Exportações baianas têm recuo de 3,8% em janeiro

A redução das vendas externas em janeiro ocorreu principalmente pela queda de 65,4 milhões de dólares na comercialização de soja e derivados (-61,9%) ou o correspondente a 157,7 mil toneladas - queda de 56,1%


Tribuna da Bahia, Salvador
06/02/2020 14:06 | Atualizado há 13 dias, 20 horas e 22 minutos

   
Foto: Reprodução / Google fotos

No primeiro mês do ano, as exportações baianas caíram 3,8% comparadas a igual mês do ano passado, atingindo US$ 635,8 milhões. A queda reflete ainda o cenário de desaceleração da economia global, mesmo com as perspectivas de pequena recuperação no decorrer de 2020. O efeito do acordo entre China e Estados Unidos também contribuiu para a redução, com decréscimo nos preços da soja, já que o país asiático deve priorizar a compra de grãos produzidos pelos americanos. As informações foram analisadas pela Superintendência de Estudos Econômicos e Sociais da Bahia (SEI), autarquia vinculada à Secretaria de Planejamento (Seplan).

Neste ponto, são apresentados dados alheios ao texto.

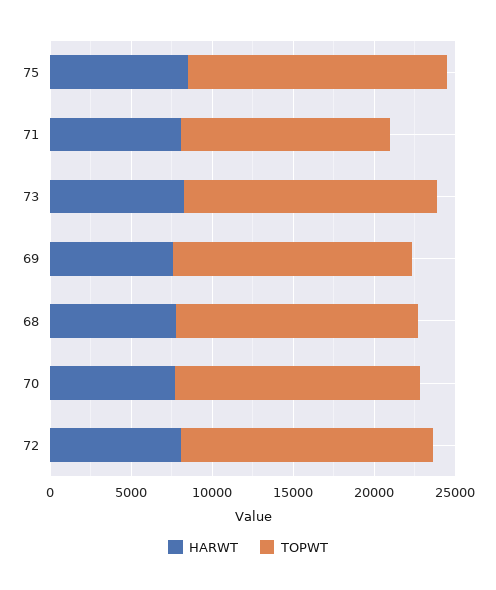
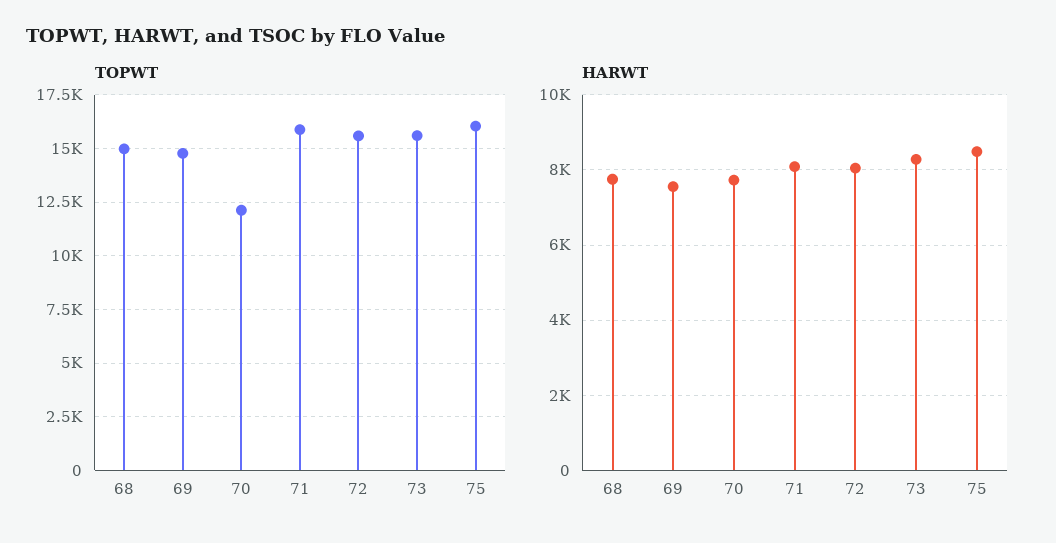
  {
    "HARWT": {
      "75": 8400,
      "71": 8000,
      "73": 8200,
      "69": 7600,
      "68": 7800,
      "70": 7800,
      "72": 8000
    },
    "TOPWT": {
      "75": 16000,
-     "71": 13000,
+     "71": 16000,
      "73": 15500,
      "69": 15000,
      "68": 15000,
-     "70": 15000,
+     "70": 12000,
      "72": 15500
    }
  }

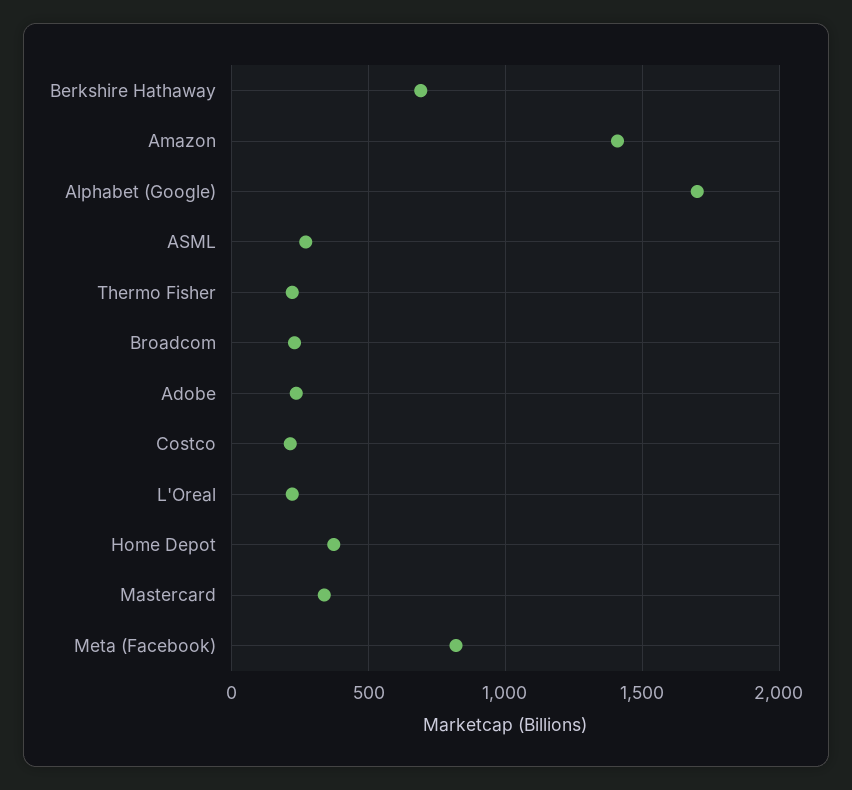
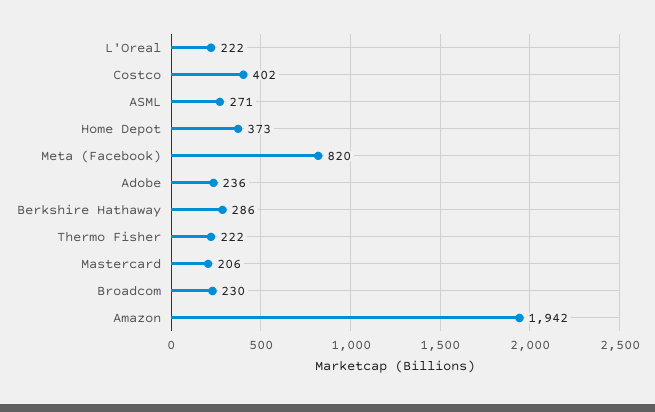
  {
-   "Berkshire Hathaway": 700,
+   "Berkshire Hathaway": 286,
-   "Amazon": 1400,
+   "Amazon": 1942,
-   "Alphabet (Google)": 1700,
    "ASML": 271,
    "Thermo Fisher": 222,
    "Broadcom": 230,
    "Adobe": 236,
-   "Costco": 200,
+   "Costco": 402,
    "L'Oreal": 222,
    "Home Depot": 373,
-   "Mastercard": 350,
+   "Mastercard": 206,
    "Meta (Facebook)": 820
  }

A redução das vendas externas em janeiro ocorreu principalmente pela queda de 65,4 milhões de dólares na comercialização de soja e derivados (-61,9%) ou o correspondente a 157,7 mil toneladas - queda de 56,1%. Principal item da pauta de exportação do estado, a colheita de soja está atrasada neste ano e os embarques para a China, que já vinham em queda, devido à peste suína, tiveram redução de 92% em janeiro. 

Mesmo com queda nos preços (em média de 10% em relação ao mesmo mês de 2018), os derivados de petróleo tiveram crescimento de 9,9% por conta do aumento dos embarques em 22%.  Num ambiente de fraca demanda mundial e cotações em baixa, também pesaram na conta o recuo nas vendas de celulose e papel em 15,6% e de produtos metalúrgicos (-62,2%), em função dos baixos preços praticados e menores volumes embarcados. 

Nas importações, a queda no mês passado foi mais acentuada (-35,6%) alcançando US$ 386,8 milhões. Houve redução generalizada em todas as categorias, com destaque para os combustíveis (-50,2%) e bens intermediários (-35,6%) e que representam mais de 85% das compras externas do estado.

Apesar da previsão de alta ao longo do ano, em função de uma maior retomada da atividade econômica, há ainda dúvida sobre o patamar de crescimento, principalmente na região. A incerteza surge porque a indústria baiana não apresenta cenários de reação mais consistentes, além de questões pendentes (venda da RLAM, Braskem e retomada da Fafen), sem falar na recuperação do emprego que ainda é relativa. Outra variável que não estimula o crescimento das importações no curto prazo é o câmbio, que por enquanto, não é favorável.